Very odd slowdown after a host recovery

    Posted May 18, 2015 11:45 AM

    So my environment is on a budget and not optimal, but please read through, I find some of the behavior after a host-freeze-and-reset to be weird and I can't pinpoint the issue.

    I have 3 hosts, a Dell R720 (192GB) and two HP DL380g8 (96GB) - vmware 5.1 updated as of a couple weeks ago, I have "Essentials plus" with vcenter.

    My SAN is a Dell R720xd running FreeNAS (freebsd, istgt) - disks are not fast, it has 8x 7k spindles - HW-raid is not used, i utilize zfs directly to each spindle.

    My Switch, which handles SAN and all other traffic is a Cisco 3750X - separate ports for vmotion, san1, san2, mgm, and guest network vlans (4x 1gig to each host)

    I have 70 vm's or so, 90% windows server 2008r2 - spread over 10 shared datastores (iscsi targets), vmdk files..

    All of this is working fine and dandy for the most part, SAN is a bit slow when a lot of things are going on but that is expected - things like vmotion has no issues, restart

    Every now and again, a host will freeze on me (like once per month) - it appears to be random which one - and this question is not about narrowing down that issue (someday I will get a decent SAN and all hosts in the cluster to be equal hardware). The way it freezes is I lose network connectivity, it is odd seems to start with some vm's then within minutes all vm's are unreachable -  I can usually reach the host itself, but restarting management systems don't solve it, I spent hours on that and I always end up resetting  the host.

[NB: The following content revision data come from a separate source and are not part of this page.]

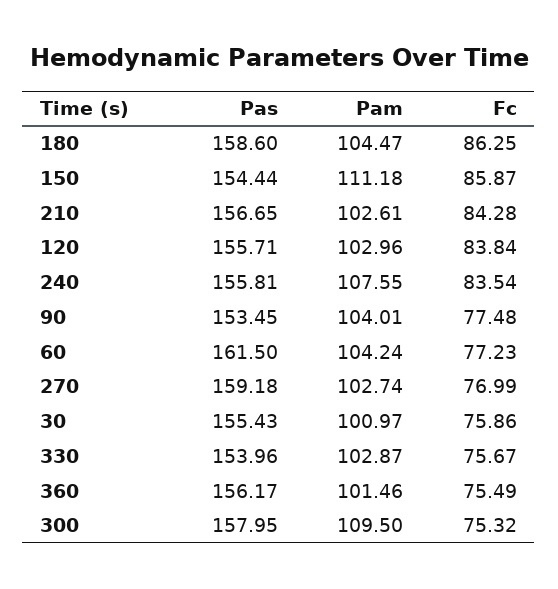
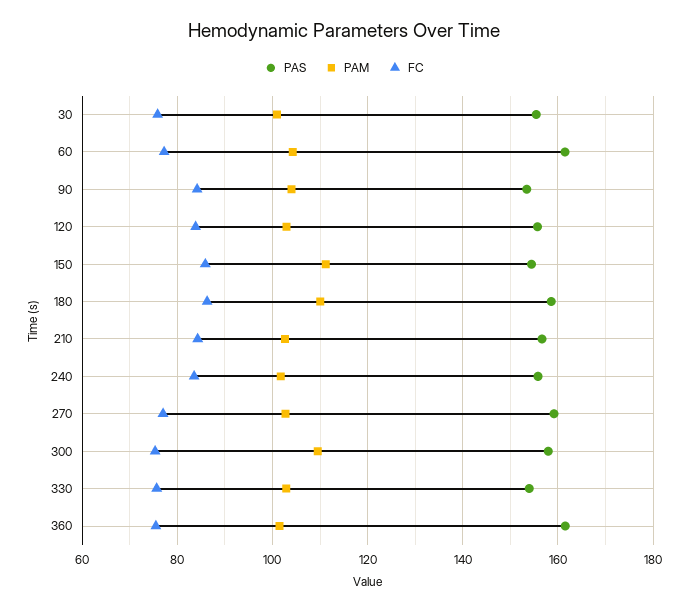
  {
    "Pas": {
      "180": 158.6,
      "150": 154.44,
      "210": 156.65,
      "120": 155.71,
      "240": 155.81,
      "90": 153.45,
      "60": 161.5,
      "270": 159.18,
      "30": 155.43,
      "330": 153.96,
-     "360": 156.17,
+     "360": 162,
      "300": 157.95
    },
    "Pam": {
-     "180": 104.47,
+     "180": 110,
      "150": 111.18,
      "210": 102.61,
      "120": 102.96,
-     "240": 107.55,
+     "240": 102,
      "90": 104.01,
      "60": 104.24,
      "270": 102.74,
      "30": 100.97,
      "330": 102.87,
      "360": 101.46,
      "300": 109.5
    },
    "Fc": {
      "180": 86.25,
      "150": 85.87,
      "210": 84.28,
      "120": 83.84,
      "240": 83.54,
-     "90": 77.48,
+     "90": 84,
      "60": 77.23,
      "270": 76.99,
      "30": 75.86,
      "330": 75.67,
      "360": 75.49,
      "300": 75.32
    }
  }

    So - when a reset of the host happens, all the VM's fire up on the other hosts - a few weeks back I thought my slowdown issue was simply that my SAN was way overworked due to all these vm's firing up at the same time.. so I disabled HA for vm's, I wanted the ability to manually fire up vm's, so that I can control what is happening - and here is where the weird behavior kicks in, it is still incredibly slow -  I assume it is related to disk or IO but I am unable to pinpoint it - nothing show any spikes or ceilings that I can find, I cant find a way to measure IOPS so I dont know the numbers, but CPU and numbers by iostat don't seem to go high to me.

    To summarize

      - One host is frozem all it's vm's unreachable - but the rest of the stuff (2/3 of the vms are running fine)

      - the host reset is performed

      - as the host recovers, all the "jailed" guests show up as powered off

      - I fire up a single VM

      - all vm's running on the other two hosts become syrup, this probably happens without any vm's fireed back up, havent really tested that

    Given that this affects all hosts I assume it is storage related - IOPS capacity is not great I am sure, but I can not fathom what is happpening, why is there an increased activity that literally takes all my capacity by simply bringing up a recovered host?

    does vm (5.1) hosts do a bunch of datastore cleanup during such a recovery?